Never underestimate a squirrel. Growing up near the Atlantic coast of North America, I was familiar with the native eastern gray squirrel (Sciurus carolinensis) as a familiar feature of forest and urban environments. It seemed to coexist in both habitats well enough, and I never heard any stories of it causing ecological damage beyond the occasional occupation of a house.
A few weeks ago, I was on a tour of the Forest of Dean in England, led by managers from the government’s Forestry Commission. I knew the eastern gray squirrel was invasive in Europe, displacing the native red squirrel, but was surprised by the level of anger directed at this species by the land managers.

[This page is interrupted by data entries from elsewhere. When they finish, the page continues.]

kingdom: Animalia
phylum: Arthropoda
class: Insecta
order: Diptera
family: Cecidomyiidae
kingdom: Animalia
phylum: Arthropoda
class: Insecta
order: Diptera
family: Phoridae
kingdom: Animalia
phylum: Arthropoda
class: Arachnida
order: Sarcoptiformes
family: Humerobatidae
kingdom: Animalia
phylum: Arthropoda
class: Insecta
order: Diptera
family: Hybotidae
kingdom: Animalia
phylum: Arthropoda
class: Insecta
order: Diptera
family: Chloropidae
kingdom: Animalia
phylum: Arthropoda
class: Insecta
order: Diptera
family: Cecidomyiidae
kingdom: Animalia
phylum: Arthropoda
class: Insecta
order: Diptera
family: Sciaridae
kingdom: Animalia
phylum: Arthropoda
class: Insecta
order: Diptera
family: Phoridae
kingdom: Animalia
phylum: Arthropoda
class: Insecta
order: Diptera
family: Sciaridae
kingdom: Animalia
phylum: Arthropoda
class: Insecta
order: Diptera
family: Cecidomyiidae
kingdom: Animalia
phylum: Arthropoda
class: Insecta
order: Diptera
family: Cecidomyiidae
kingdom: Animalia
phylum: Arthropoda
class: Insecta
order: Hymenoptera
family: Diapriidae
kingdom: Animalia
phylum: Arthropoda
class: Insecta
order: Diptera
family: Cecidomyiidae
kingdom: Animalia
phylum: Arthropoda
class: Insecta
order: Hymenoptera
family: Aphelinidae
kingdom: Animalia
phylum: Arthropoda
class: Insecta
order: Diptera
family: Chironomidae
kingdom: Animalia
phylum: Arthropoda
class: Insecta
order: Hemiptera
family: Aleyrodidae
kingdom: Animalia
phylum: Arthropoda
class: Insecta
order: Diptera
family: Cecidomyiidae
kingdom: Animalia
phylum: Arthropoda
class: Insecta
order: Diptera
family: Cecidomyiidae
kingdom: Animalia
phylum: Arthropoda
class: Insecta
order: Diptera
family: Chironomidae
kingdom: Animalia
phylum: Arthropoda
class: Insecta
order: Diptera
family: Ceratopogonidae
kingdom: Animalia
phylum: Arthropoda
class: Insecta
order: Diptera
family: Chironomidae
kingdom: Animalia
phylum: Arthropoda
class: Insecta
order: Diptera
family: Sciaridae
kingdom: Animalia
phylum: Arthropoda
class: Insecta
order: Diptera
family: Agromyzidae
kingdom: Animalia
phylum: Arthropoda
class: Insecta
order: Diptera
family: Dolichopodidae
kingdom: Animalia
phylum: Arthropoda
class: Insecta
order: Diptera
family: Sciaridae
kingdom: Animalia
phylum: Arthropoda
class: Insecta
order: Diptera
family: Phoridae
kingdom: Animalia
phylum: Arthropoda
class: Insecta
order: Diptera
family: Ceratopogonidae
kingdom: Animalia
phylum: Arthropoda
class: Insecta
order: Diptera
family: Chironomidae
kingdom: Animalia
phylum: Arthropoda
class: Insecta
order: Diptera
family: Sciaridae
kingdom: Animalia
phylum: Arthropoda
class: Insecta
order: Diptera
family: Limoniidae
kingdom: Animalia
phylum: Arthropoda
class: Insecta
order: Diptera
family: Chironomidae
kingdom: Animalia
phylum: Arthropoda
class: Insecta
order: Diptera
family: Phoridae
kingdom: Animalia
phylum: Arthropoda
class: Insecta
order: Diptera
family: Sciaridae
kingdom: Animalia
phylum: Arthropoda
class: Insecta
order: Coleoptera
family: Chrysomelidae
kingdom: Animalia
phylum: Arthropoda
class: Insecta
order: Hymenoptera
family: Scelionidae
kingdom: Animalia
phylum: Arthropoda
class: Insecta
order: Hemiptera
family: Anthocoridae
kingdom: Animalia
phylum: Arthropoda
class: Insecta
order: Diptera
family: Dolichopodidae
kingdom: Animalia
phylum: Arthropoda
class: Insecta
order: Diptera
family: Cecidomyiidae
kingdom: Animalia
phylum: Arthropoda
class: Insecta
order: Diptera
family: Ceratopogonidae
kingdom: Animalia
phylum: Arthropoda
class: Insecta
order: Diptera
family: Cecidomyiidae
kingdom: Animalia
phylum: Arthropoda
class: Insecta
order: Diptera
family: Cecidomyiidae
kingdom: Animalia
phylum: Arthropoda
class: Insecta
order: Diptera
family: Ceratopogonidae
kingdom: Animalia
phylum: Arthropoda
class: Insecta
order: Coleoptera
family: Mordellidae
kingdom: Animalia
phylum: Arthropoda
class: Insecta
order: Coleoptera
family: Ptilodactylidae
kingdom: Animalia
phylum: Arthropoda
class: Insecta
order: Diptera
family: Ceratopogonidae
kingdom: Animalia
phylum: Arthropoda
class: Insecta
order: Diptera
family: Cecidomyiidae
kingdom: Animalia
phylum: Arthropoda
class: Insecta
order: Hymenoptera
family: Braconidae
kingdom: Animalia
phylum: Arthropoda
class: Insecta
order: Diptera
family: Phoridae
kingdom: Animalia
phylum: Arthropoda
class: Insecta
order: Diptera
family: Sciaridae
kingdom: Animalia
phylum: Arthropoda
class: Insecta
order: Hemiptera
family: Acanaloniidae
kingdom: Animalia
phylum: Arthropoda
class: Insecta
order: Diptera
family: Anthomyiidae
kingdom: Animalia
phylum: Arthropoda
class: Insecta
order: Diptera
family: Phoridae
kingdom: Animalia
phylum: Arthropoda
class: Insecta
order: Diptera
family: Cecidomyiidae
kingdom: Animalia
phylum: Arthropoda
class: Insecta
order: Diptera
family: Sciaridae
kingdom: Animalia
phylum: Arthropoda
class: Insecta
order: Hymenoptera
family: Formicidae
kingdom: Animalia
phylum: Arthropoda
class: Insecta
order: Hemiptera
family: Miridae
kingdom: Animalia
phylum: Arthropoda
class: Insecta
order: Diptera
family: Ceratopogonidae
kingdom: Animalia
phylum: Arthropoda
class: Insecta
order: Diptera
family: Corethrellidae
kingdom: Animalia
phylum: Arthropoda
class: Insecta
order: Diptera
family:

I learned that it causes dieback of many native species as well. Apparently it strips bark from trees like oak and beech. Because the bark conducts water and sugars to different parts of the trunk, bark loss can easily lead to the death of the whole tree. The downstream consequence is shifts in the dynamics of forest succession and the loss of trees that would otherwise be sold for timber. And there was evidence of these losses throughout the forest.
For a North American, this was an incredible surprise – to see a species shift so dramatically in its impact in what appeared to be very similar habitat. I don’t know what exactly causes this behavioral shift, and no one else among this group of ecologists seemed to either. Maybe they do actually strip bark in their native range but no one notices, or minds. Regardless, the land managers were certain about the damages caused by these squirrels and the need to control them, and equally surprised to hear that they caused no such problems in North America.
This experience made me reflect on the difficulty of predicting how species interactions will change in novel climates and biotic contexts. And it gave me a new respect for this species. The eastern gray squirrel is full of surprises.